On November 4, 2021 the end-payor class in antitrust litigation alleging anticompetitive conduct in the market for combination antiretroviral therapy (“cART”) drugs announced a $10 million settlement with Defendants Bristol-Myers Squibb Company and E.R. Squibb & Sons, L.L.C. (“BMS”). The cART antitrust litigation is pending in the Northern District of California before Judge Chen.

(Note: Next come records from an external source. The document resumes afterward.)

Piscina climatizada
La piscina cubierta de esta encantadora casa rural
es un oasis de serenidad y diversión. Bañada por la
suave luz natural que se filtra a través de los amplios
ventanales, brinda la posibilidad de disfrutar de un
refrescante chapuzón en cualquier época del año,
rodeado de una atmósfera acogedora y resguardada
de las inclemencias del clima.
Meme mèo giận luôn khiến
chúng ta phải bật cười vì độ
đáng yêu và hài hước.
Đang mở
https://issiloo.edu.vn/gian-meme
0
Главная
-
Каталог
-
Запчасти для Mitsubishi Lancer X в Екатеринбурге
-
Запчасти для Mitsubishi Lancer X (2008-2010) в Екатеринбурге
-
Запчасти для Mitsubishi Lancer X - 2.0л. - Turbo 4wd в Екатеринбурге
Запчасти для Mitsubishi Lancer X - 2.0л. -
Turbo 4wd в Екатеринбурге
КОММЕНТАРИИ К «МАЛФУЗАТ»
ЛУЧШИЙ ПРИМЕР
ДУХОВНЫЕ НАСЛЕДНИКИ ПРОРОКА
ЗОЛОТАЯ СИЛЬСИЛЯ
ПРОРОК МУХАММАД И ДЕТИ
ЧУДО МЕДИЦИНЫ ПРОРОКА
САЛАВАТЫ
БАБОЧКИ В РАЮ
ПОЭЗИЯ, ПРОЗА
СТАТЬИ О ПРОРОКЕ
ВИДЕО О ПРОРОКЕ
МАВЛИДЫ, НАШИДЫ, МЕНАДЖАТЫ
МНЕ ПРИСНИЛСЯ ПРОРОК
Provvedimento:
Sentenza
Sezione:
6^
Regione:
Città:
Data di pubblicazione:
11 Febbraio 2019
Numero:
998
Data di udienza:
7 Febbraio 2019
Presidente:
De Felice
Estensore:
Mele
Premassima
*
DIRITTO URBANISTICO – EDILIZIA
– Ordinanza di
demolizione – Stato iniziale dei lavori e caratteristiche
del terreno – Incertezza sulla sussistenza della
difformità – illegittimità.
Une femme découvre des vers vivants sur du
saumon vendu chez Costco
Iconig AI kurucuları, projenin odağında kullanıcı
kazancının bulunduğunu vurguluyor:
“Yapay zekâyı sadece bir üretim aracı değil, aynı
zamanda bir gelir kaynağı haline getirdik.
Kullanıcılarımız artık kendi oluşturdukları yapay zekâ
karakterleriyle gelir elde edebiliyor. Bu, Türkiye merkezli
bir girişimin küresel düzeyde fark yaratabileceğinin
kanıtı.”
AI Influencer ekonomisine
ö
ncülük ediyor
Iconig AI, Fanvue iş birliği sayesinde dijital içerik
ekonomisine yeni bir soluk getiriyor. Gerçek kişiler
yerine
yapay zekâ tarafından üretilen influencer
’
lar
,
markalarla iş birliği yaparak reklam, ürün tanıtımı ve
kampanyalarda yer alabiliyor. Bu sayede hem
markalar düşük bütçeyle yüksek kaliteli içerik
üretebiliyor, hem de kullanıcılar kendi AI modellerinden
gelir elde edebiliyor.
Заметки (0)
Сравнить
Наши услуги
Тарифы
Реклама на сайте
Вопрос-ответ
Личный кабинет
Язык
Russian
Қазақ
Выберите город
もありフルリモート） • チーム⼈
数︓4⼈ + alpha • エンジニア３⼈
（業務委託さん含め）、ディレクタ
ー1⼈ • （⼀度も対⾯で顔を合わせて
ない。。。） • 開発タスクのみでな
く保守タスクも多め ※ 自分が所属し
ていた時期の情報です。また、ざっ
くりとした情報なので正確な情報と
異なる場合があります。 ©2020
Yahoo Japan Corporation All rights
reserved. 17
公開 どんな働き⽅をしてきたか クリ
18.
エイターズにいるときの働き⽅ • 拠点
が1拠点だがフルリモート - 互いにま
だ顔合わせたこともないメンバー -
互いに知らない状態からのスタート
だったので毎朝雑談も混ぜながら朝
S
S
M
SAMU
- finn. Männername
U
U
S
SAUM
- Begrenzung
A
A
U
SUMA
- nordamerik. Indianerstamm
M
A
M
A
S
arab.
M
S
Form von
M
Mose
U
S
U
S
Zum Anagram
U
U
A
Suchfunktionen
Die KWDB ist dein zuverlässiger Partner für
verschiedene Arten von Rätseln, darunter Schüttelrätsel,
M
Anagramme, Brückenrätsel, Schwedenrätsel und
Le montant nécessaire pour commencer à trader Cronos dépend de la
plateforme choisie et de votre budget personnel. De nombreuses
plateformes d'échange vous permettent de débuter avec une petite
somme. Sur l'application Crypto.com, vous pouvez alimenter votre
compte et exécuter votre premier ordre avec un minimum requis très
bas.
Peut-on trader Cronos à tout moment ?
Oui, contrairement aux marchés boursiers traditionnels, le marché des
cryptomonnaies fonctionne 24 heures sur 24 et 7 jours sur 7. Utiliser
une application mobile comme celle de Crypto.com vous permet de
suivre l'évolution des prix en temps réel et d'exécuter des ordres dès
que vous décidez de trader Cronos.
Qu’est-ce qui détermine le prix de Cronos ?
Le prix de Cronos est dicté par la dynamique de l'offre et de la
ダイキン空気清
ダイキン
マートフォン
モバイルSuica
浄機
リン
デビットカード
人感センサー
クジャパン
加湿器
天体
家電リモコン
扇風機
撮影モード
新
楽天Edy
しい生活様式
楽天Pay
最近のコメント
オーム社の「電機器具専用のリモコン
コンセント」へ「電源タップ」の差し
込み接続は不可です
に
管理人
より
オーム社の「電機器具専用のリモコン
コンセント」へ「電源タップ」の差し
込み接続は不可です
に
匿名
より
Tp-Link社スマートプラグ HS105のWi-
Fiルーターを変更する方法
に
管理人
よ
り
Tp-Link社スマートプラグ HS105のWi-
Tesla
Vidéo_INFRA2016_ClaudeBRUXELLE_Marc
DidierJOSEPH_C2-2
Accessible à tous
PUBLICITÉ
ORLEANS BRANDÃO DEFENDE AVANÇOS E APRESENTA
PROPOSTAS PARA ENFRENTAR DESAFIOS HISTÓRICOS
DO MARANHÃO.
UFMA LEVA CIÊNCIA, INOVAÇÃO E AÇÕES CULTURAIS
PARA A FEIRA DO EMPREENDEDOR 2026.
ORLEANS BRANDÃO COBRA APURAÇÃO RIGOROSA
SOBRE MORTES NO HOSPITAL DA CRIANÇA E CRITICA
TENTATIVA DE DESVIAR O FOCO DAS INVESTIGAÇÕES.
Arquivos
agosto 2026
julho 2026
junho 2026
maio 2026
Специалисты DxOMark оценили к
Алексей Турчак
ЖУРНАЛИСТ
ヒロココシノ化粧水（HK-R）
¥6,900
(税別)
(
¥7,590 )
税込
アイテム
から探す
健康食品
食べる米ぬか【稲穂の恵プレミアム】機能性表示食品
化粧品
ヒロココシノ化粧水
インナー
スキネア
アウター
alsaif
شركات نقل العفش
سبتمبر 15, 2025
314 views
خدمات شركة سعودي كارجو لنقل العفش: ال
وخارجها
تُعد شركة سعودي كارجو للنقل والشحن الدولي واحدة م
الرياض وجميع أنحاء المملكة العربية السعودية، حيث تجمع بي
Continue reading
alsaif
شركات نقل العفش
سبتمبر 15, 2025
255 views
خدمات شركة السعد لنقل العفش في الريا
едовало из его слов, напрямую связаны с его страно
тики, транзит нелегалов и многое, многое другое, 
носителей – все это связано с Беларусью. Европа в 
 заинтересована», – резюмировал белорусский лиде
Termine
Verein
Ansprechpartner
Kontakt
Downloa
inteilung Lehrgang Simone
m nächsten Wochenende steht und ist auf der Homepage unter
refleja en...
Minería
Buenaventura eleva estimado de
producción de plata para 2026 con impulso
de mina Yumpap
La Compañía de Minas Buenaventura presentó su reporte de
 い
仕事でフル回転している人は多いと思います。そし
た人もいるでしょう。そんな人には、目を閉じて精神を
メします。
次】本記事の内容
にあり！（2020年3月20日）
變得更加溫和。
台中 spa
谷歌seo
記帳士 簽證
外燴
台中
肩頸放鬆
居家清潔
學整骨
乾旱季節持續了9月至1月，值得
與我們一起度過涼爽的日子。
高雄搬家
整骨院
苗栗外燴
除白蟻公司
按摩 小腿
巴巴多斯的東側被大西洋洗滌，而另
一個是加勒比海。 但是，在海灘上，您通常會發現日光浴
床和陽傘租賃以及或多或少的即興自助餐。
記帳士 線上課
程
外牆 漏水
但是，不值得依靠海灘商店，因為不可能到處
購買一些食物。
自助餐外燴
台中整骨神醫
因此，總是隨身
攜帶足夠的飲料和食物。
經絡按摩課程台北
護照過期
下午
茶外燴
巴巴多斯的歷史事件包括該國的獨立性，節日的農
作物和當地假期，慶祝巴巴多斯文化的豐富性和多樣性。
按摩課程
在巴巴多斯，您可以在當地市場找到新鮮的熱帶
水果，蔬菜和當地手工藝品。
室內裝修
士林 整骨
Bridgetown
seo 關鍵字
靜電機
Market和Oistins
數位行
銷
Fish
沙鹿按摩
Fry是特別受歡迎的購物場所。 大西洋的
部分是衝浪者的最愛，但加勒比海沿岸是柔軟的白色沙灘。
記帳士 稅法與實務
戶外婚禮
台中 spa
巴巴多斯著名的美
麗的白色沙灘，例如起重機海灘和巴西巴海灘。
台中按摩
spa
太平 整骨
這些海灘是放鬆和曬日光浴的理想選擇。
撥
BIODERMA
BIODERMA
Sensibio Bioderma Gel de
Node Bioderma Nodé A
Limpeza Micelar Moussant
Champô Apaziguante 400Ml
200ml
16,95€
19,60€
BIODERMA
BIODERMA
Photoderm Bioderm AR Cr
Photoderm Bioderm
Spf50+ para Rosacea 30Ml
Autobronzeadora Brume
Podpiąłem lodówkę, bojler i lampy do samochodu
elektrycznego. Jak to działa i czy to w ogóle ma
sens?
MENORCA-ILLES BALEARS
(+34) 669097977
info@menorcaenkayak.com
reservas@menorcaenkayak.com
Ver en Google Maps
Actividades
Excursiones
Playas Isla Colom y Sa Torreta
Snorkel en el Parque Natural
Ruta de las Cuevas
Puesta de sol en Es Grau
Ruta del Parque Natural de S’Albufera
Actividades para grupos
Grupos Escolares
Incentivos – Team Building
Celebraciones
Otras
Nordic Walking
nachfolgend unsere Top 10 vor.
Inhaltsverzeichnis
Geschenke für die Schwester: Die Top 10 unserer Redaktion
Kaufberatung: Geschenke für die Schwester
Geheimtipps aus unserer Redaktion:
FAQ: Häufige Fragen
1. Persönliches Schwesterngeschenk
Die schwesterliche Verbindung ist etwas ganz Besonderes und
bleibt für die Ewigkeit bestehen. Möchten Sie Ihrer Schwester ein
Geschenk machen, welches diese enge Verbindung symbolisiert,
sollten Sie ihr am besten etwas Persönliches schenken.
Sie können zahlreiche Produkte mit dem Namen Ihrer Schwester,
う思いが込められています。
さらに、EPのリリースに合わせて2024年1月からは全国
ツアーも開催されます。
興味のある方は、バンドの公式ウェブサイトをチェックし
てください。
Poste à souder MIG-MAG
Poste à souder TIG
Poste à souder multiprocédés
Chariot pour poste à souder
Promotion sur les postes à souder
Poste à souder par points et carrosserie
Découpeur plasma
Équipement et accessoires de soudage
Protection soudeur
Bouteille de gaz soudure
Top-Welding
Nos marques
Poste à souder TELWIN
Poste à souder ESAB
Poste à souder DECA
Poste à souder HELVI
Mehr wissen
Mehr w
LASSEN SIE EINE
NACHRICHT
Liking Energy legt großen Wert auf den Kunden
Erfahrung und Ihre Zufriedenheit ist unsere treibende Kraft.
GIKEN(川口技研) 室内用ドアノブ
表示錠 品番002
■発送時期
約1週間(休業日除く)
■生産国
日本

This is the first settlement announced in the cART litigation, which has been pending since 2019 and alleges that drug makers through a series of agreements frustrated competition from generic products in the cART market. The damages classes proposed in the settlements include the drugs Atripla, Evotaz, Complera, Stribild, and Truvada, and $7.5 million will be allocated to end-payors on a pro rata basis for purchases from May 14, 2015 through and until October 13, 2021. The BMS drugs involved in the settlement are relatively low revenue; Evotaz had less than $70 million in revenues in the U.S.

The settlement reflects that Judge Chen has ruled that BMS cannot prevail on a theory of overarching conspiracy for the cART market, including any claims that BMS conspired with Janssen and Gilead with respect to a larger cART market. $5 million of the settlement is allocated to “TPP purchasers of Evotaz and of Atripla, Truvada, Complera, and Stribild for forgoing the possibility of getting appellate reversal of this Court’s decision that BMS is not liable for participating in Gilead’s overall monopolization.”

Staley et al. v. Gilead Sciences Inc., et al., No: 3:19-cv-02573 (N.D. Cal.)